Hey kochani!
Ci z Was, którzy regularnie wpadają na mojego bloga wiedzą, że w kwietniu dostałam informację o zakwalifikowaniu się na staż do miasta Portsmouth w południowej Anglii. I tak jak wtedy wydawało mi się to odległe, tak teraz piszę do Was tego posta trzy dni przed wyjazdem. Tak, w nocy z soboty na niedzielę ruszam w nieznane! Ten post nie jest tylko ode mnie dla Was, chciałabym Was już teraz poprosić o aktywność w komentarzach dotyczącą jakiegokolwiek aspektu wyjazdu za granicę (z naciskiem na UK). :) Ucieszę się z wszelkich ciekawostek o Brytyjczykach, informacji o rzeczach, które mogą mnie zdziwić, Waszych anegdotek z wyjazdów do Anglii, lub jeśli coś mi polecicie. Nawet specjalne przestrogi przyjmę z otwartymi ramionami (choć ich mam już dużo ze strony rodziny i szkoły ;P)! Zapraszam!
Na początek powiem Wam, że jest to staż w ramach programu Erasmus +, o którym pewnie duża część z Was słyszała. Moja szkoła organizuje takie projekty często, tak, że bodajże co roku uczniowie gdzieś jeżdżą! Strasznie mi się podoba taka inicjatywa, bo przecież nie każdy może sobie pozwolić na trzy tygodnie pobytu za granicą w ramach kształcenia zawodowego, poznawania kultury i języka.
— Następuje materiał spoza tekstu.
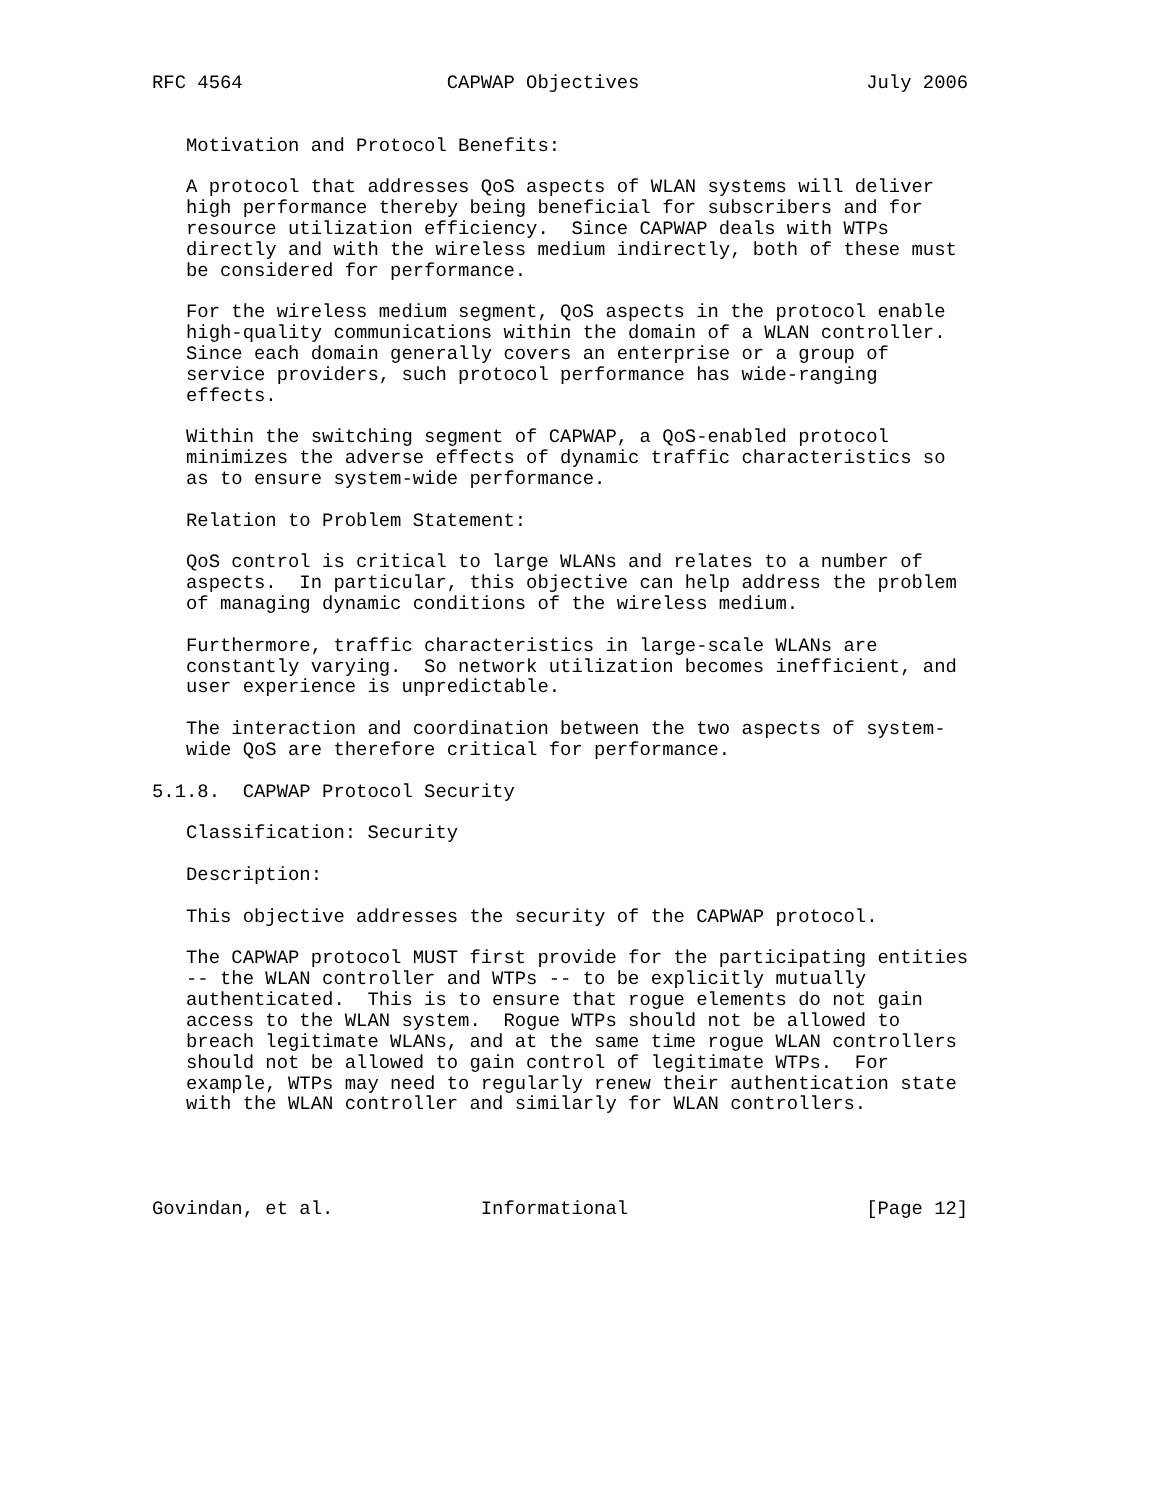RFC 4564                  CAPWAP Objectives                    July 2006


   Motivation and Protocol Benefits:

   A protocol that addresses QoS aspects of WLAN systems will deliver
   high performance thereby being beneficial for subscribers and for
   resource utilization efficiency.  Since CAPWAP deals with WTPs
   directly and with the wireless medium indirectly, both of these must
   be considered for performance.

   For the wireless medium segment, QoS aspects in the protocol enable
   high-quality communications within the domain of a WLAN controller.
   Since each domain generally covers an enterprise or a group of
   service providers, such protocol performance has wide-ranging
   effects.

   Within the switching segment of CAPWAP, a QoS-enabled protocol
   minimizes the adverse effects of dynamic traffic characteristics so
   as to ensure system-wide performance.

   Relation to Problem Statement:

   QoS control is critical to large WLANs and relates to a number of
   aspects.  In particular, this objective can help address the problem
   of managing dynamic conditions of the wireless medium.

   Furthermore, traffic characteristics in large-scale WLANs are
   constantly varying.  So network utilization becomes inefficient, and
   user experience is unpredictable.

   The interaction and coordination between the two aspects of system-
   wide QoS are therefore critical for performance.

5.1.8.  CAPWAP Protocol Security

   Classification: Security

   Description:

   This objective addresses the security of the CAPWAP protocol.

   The CAPWAP protocol MUST first provide for the participating entities
   -- the WLAN controller and WTPs -- to be explicitly mutually
   authenticated.  This is to ensure that rogue elements do not gain
   access to the WLAN system.  Rogue WTPs should not be allowed to
   breach legitimate WLANs, and at the same time rogue WLAN controllers
   should not be allowed to gain control of legitimate WTPs.  For
   example, WTPs may need to regularly renew their authentication state
   with the WLAN controller and similarly for WLAN controllers.




Govindan, et al.             Informational                     [Page 12]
Jak już wspomniałam jadę do Portsmouth, miasta leżącego po części na wyspie. Jakieś 103 km od Londynu, do którego przylatuję wraz kilkunastoma innymi uczniami z mojej szkoły w niedzielę, a który odwiedzimy w jakiś weekend na specjalnej wycieczce. Zwiedzać mamy też Oxford, Winchester, Southampton, choć wszystko może się na bieżąco zmieniać. Byliście w tych miejscach? Ja osobiście najbardziej chcę zobaczyć Londyn i Oxford :D
Co do moich oczekiwań co do stażu, to mam nadzieję, że:
- poznam angielską kulturę i mentalność Brytyjczyków
- poszerzę swoje zdolności językowe
- zobaczę ciekawe miejsca (Na pewno zrobię post ze zdjęciami ze stażu!)
- zgromadzę niepowtarzalne wspomnienia :D
- (sprawdzę na własnej skórze uprzejmość Anglików i otwartość na rozmowę)
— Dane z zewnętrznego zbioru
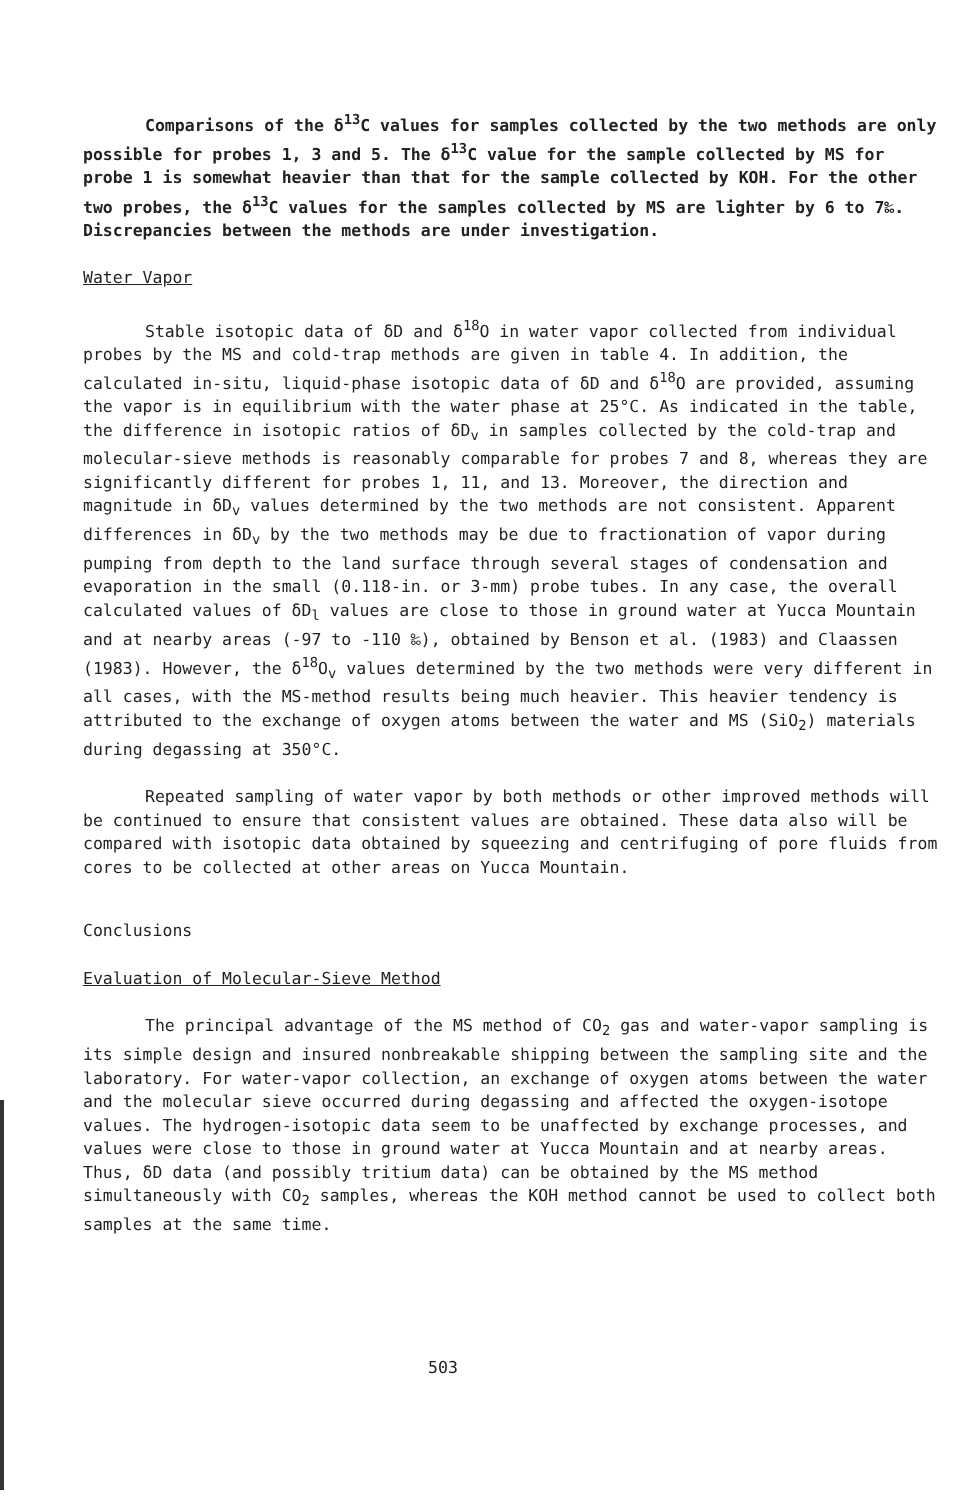Comparisons of the δ<sup>13</sup>C values for samples collected by the two methods are only possible for probes 1, 3 and 5. The δ<sup>13</sup>C value for the sample collected by MS for probe 1 is somewhat heavier than that for the sample collected by KOH. For the other two probes, the δ<sup>13</sup>C values for the samples collected by MS are lighter by 6 to 7‰. Discrepancies between the methods are under investigation.
Water Vapor
Stable isotopic data of δD and δ<sup>18</sup>O in water vapor collected from individual probes by the MS and cold-trap methods are given in table 4. In addition, the calculated in-situ, liquid-phase isotopic data of δD and δ<sup>18</sup>O are provided, assuming the vapor is in equilibrium with the water phase at 25°C. As indicated in the table, the difference in isotopic ratios of δD<sub>v</sub> in samples collected by the cold-trap and molecular-sieve methods is reasonably comparable for probes 7 and 8, whereas they are significantly different for probes 1, 11, and 13. Moreover, the direction and magnitude in δD<sub>v</sub> values determined by the two methods are not consistent. Apparent differences in δD<sub>v</sub> by the two methods may be due to fractionation of vapor during pumping from depth to the land surface through several stages of condensation and evaporation in the small (0.118-in. or 3-mm) probe tubes. In any case, the overall calculated values of δD<sub>l</sub> values are close to those in ground water at Yucca Mountain and at nearby areas (-97 to -110 ‰), obtained by Benson et al. (1983) and Claassen (1983). However, the δ<sup>18</sup>O<sub>v</sub> values determined by the two methods were very different in all cases, with the MS-method results being much heavier. This heavier tendency is attributed to the exchange of oxygen atoms between the water and MS (SiO<sub>2</sub>) materials during degassing at 350°C.
Repeated sampling of water vapor by both methods or other improved methods will be continued to ensure that consistent values are obtained. These data also will be compared with isotopic data obtained by squeezing and centrifuging of pore fluids from cores to be collected at other areas on Yucca Mountain.
Conclusions
Evaluation of Molecular-Sieve Method
The principal advantage of the MS method of CO<sub>2</sub> gas and water-vapor sampling is its simple design and insured nonbreakable shipping between the sampling site and the laboratory. For water-vapor collection, an exchange of oxygen atoms between the water and the molecular sieve occurred during degassing and affected the oxygen-isotope values. The hydrogen-isotopic data seem to be unaffected by exchange processes, and values were close to those in ground water at Yucca Mountain and at nearby areas. Thus, δD data (and possibly tritium data) can be obtained by the MS method simultaneously with CO<sub>2</sub> samples, whereas the KOH method cannot be used to collect both samples at the same time.
503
Poszperałam trochę w sieci i znalazłam stronę, na której znalazłam przydatne informacje i ciekawostki o życiu w Anglii mianowicie mówię o www.jestrudo.pl. Dowiedziałam się m.in. że w Anglii są inne 'kontakty' niż w Polsce! Przyda mi się ta wiedza, bo nie oszukujmy się, 3 tyg bateria w telefonie nie wytrzyma... Tu przypominam o prośbie, o Wasze wskazówki i spostrzeżenia, bo naprawdę mam obawy, że popełnię jakąś gafę!
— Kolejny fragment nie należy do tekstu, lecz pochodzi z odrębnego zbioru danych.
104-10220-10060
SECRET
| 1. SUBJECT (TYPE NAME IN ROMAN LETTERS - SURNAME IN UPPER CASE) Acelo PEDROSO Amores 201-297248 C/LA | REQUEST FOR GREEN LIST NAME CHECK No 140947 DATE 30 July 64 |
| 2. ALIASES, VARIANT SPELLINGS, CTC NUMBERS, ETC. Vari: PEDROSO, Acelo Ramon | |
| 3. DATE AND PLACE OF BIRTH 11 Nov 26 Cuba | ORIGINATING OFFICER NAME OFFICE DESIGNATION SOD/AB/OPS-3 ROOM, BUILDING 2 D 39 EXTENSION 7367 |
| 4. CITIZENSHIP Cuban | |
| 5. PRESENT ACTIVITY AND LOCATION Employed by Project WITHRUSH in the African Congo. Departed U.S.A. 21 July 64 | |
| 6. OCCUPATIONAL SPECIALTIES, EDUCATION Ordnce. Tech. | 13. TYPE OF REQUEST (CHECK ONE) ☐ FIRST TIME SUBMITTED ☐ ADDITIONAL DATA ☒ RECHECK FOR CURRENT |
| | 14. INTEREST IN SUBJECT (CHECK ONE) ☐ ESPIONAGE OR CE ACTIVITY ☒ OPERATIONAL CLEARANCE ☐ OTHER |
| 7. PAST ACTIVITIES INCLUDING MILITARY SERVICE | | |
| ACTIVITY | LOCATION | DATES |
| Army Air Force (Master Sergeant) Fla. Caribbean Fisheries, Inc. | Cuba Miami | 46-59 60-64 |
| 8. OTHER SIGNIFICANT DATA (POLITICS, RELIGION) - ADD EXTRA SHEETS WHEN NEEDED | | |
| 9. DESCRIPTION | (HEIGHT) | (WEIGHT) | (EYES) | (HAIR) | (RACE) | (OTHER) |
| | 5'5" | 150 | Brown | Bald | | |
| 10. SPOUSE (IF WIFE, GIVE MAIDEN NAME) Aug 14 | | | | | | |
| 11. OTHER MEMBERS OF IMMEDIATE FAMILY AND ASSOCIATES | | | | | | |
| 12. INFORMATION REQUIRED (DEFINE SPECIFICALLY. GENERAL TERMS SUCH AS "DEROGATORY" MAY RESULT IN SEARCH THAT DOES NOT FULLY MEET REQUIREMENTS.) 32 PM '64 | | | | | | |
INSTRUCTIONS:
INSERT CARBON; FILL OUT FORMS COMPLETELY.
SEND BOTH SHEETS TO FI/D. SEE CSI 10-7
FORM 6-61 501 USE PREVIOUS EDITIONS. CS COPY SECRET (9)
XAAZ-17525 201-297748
Na koniec informuję Was, że posty nie będą się pojawiać w dniach 21.08-10.09, ale mam nadzieję, że gdy tylko wrócę, będziecie czekać! :)
Trzymajcie się ciepło, cieszcie się jeszcze wakacjami (o ile je wciąż macie) i czytajcie! ^^
Ps. Czy naprawdę brytyjski akcent może być niezrozumiały? :o
Brak komentarzy:
Prześlij komentarz
Spodobał się post? Skomentuj! :)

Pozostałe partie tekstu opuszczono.